Assistant Professor – An assistant professor teaches courses, performs research that leads to academic publications, and volunteers to serve their research community by reviewing papers and organizing professional meetings. After six years, they are either promoted to the title of Associate Professor, or they are fired. Promotion is largely based on the quality of one's publications, as evaluated by senior colleagues in the relevant research community, but other factors such as teaching and service quality also count.
Associate Professor – An associate professor usually has tenure, which is a lifetime employment guarantee at one's university. (A few universities promote to associate without tenure first, then do tenure review later.) An associate professor does the same job as an assistant professor, but they must also volunteer to serve their university more frequently, since they now have tenure. Some associate professors opt to remain at this level for the rest of their career, while others aim for another major level of promotion. After anywhere from four to ten years, they can be promoted to the title of Professor, again based on the quality of their research publications and other scholarly contributions.

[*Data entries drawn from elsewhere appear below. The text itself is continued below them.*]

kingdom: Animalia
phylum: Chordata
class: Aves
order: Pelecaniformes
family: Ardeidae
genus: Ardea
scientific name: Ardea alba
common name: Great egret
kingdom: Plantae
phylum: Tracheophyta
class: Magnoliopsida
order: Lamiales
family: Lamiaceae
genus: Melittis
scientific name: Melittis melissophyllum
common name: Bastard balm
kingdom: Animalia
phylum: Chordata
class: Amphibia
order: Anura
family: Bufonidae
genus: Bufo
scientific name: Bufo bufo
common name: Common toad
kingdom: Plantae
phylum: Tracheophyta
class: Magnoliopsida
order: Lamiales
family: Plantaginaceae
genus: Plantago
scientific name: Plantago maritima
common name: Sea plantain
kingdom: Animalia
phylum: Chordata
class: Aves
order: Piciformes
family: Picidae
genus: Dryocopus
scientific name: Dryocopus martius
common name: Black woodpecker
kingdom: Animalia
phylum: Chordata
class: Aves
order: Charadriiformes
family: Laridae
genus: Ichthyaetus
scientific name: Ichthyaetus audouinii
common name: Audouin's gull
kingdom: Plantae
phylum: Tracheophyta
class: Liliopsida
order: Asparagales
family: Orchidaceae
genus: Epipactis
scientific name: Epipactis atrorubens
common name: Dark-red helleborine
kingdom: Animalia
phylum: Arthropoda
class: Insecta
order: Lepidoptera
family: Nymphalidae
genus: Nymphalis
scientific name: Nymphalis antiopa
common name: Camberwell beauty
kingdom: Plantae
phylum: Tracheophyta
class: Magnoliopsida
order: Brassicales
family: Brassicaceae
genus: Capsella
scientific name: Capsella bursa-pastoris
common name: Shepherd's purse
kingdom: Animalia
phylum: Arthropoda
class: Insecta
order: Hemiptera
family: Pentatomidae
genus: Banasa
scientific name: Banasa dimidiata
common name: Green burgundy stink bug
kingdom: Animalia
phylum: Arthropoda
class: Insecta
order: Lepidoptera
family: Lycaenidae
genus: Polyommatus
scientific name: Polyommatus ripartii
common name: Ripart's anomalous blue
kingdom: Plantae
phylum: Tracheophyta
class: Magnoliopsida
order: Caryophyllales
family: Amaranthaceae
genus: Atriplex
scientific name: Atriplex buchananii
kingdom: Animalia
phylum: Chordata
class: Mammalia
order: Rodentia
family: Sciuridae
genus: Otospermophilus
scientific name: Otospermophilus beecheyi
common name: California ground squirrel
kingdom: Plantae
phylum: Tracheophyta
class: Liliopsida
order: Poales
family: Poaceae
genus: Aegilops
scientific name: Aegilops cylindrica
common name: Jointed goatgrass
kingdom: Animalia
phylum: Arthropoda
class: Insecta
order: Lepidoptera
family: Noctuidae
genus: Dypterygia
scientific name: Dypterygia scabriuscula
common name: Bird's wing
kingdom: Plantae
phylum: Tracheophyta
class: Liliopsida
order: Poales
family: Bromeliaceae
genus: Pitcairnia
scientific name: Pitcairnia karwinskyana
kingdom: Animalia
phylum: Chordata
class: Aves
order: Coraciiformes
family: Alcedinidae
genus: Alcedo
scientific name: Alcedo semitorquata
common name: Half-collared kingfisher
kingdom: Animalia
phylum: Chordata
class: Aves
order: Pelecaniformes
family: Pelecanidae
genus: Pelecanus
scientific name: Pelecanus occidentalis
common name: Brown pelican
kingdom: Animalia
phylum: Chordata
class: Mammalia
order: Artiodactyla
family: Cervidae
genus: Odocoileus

Professor – This job title is confusing since everyone who teaches at the college level is colloquially called a “professor,” but Professor with a capital P is an official job title. To avoid confusion, some refer to this title as full professor. A full professor does the same job as an associate professor, except they usually spend more time volunteering to serve both their own university and their research community, often in leadership roles. A full professor can remain in this position until retirement or pursue a more official leadership role within the university administration (e.g., Dean, Provost, or Chancellor).
Professor Emeritus – This term refers to a retired professor who might still teach, perform research, or volunteer to serve their university or research community on a part-time basis.